Роден покачал головой и произнес с огорченным и разочарованным видом:

— Сначала я надеялся!.. Но теперь… делать нечего… все изменилось!

— Почему же? — удивленно спросила Пышная Роза.

— Я уверен, что вам показалась очень забавной эта дурная шутка насчет моего имени… Я вас понимаю, милая девочка… вы ведь только эхо… Кто-нибудь, конечно, подучил вас: «Поди, мол, и скажи господину Шарлеманю, что он господин Роден… то-то выйдет потеха!»

— Само собой разумеется, что мне и в голову не пришло бы назвать вас господином Роденом; такого имени из головы не выдумать! — отвечала Махровая Роза.

— Ну, так вот этот неловкий шутник и повредил, — конечно, сам того не зная, — участи бедного Жака Реннепона.

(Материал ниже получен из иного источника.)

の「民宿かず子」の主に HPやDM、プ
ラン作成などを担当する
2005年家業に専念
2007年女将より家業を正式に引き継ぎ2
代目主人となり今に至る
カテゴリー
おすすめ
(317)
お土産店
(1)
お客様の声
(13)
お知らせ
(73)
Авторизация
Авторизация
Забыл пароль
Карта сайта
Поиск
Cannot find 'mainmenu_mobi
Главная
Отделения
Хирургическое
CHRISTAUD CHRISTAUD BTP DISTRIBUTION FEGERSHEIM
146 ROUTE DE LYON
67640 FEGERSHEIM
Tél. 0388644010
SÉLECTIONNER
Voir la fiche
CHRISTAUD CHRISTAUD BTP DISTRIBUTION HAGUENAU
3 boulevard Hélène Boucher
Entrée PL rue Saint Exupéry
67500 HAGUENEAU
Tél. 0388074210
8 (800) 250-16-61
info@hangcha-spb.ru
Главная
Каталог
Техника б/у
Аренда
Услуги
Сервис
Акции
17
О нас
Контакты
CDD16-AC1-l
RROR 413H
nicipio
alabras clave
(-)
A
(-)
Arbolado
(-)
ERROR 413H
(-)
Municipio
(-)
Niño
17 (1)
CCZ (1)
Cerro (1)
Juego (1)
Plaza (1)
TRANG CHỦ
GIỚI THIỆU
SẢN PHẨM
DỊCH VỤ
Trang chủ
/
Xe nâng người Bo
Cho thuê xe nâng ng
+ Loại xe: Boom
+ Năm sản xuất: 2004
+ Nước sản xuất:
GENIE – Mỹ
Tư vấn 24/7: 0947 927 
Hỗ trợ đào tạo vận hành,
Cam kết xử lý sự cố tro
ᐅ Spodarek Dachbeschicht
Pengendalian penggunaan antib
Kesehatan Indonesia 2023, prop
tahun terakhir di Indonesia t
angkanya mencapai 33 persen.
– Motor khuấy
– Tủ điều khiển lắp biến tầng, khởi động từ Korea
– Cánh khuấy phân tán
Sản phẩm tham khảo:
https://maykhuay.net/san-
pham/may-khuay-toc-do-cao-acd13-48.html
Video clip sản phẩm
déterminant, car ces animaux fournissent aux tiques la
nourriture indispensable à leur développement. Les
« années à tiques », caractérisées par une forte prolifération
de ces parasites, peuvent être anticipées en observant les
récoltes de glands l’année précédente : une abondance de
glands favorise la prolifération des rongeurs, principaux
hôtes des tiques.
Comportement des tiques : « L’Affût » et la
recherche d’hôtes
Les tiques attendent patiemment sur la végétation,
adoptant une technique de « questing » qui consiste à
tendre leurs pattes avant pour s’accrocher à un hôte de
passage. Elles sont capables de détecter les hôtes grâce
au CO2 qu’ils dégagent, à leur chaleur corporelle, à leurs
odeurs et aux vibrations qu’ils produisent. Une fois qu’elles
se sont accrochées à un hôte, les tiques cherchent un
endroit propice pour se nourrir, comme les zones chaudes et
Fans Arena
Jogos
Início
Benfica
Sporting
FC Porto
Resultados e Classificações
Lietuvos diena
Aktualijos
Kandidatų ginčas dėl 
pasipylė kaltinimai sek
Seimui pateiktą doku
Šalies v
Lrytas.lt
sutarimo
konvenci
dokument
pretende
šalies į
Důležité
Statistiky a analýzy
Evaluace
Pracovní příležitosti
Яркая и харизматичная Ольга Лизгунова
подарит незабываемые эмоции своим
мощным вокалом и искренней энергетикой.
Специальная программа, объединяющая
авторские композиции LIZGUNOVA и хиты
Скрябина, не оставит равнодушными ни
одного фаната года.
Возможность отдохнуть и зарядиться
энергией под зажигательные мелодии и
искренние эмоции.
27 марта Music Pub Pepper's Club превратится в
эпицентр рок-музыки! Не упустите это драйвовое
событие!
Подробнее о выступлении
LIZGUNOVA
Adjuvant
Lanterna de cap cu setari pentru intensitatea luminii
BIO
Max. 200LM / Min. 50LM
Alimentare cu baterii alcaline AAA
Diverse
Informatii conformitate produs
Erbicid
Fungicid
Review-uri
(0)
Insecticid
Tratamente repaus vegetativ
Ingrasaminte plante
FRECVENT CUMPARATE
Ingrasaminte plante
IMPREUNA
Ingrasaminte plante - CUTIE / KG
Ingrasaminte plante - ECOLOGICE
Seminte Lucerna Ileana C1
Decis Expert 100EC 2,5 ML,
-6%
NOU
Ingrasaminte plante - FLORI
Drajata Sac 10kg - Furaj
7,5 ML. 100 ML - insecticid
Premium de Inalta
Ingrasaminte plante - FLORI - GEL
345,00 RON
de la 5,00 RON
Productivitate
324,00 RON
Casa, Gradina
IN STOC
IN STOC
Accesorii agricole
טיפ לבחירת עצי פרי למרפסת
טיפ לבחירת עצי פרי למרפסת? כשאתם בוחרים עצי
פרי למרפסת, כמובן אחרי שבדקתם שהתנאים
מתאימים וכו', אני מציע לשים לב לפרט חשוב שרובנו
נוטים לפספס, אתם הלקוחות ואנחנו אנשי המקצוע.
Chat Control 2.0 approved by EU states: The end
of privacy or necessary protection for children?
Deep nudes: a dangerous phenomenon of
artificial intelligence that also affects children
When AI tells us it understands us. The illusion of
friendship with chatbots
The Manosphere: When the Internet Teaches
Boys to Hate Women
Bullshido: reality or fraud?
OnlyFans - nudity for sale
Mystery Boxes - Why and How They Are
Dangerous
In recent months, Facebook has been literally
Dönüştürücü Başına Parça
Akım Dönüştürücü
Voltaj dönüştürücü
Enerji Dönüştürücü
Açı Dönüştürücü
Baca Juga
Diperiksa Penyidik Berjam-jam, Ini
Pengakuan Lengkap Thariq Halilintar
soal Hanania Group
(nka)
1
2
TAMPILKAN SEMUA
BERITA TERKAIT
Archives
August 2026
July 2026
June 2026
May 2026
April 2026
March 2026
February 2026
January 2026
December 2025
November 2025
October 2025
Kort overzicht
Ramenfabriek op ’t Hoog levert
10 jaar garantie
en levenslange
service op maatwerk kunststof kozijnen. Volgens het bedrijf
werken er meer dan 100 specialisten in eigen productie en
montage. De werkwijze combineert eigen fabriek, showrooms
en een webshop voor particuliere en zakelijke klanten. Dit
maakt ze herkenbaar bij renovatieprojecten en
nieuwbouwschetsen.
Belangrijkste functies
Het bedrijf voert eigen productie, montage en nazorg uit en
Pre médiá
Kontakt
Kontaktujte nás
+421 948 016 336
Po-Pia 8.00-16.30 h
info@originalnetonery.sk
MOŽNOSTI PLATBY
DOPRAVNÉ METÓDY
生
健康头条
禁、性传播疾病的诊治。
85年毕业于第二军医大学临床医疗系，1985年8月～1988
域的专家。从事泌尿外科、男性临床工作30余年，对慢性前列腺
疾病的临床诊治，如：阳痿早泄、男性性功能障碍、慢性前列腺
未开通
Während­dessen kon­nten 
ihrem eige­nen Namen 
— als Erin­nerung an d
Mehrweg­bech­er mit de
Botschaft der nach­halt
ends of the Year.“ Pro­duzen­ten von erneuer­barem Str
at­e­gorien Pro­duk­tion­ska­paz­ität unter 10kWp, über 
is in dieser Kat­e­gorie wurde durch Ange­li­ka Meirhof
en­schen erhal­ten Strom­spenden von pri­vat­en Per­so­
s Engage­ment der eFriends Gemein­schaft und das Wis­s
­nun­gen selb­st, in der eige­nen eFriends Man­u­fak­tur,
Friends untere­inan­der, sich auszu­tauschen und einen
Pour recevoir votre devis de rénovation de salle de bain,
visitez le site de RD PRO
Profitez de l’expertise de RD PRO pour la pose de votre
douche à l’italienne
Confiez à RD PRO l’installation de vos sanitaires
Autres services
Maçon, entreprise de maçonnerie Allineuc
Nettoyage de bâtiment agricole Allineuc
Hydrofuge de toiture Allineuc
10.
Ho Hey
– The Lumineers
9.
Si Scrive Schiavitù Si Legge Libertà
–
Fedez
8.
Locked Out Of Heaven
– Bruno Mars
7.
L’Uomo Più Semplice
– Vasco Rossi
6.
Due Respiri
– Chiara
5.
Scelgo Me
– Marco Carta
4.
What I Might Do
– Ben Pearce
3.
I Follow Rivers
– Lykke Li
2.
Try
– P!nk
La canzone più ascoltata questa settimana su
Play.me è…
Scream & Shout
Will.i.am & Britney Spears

— Ах ты Господи! И это потому, что я вас назвала господином Роденом вместо господина Шарлеманя? — воскликнула Роза с грустью, начиная раскаиваться, что приняла участие в шутке по наущению Нини-Мельницы. — Но что же общего между этой шуткой и услугой, которую вы хотели оказать Жаку?

— Этого я не могу вам сообщить… Мне очень жаль бедного Жака… поверьте, милая, но… пропустите меня все-таки вниз…

— Послушайте… прошу вас, — сказала Пышная Роза. — А если я вам открою того, кто меня научил назвать вас Роденом, вы тогда не покинете Жака?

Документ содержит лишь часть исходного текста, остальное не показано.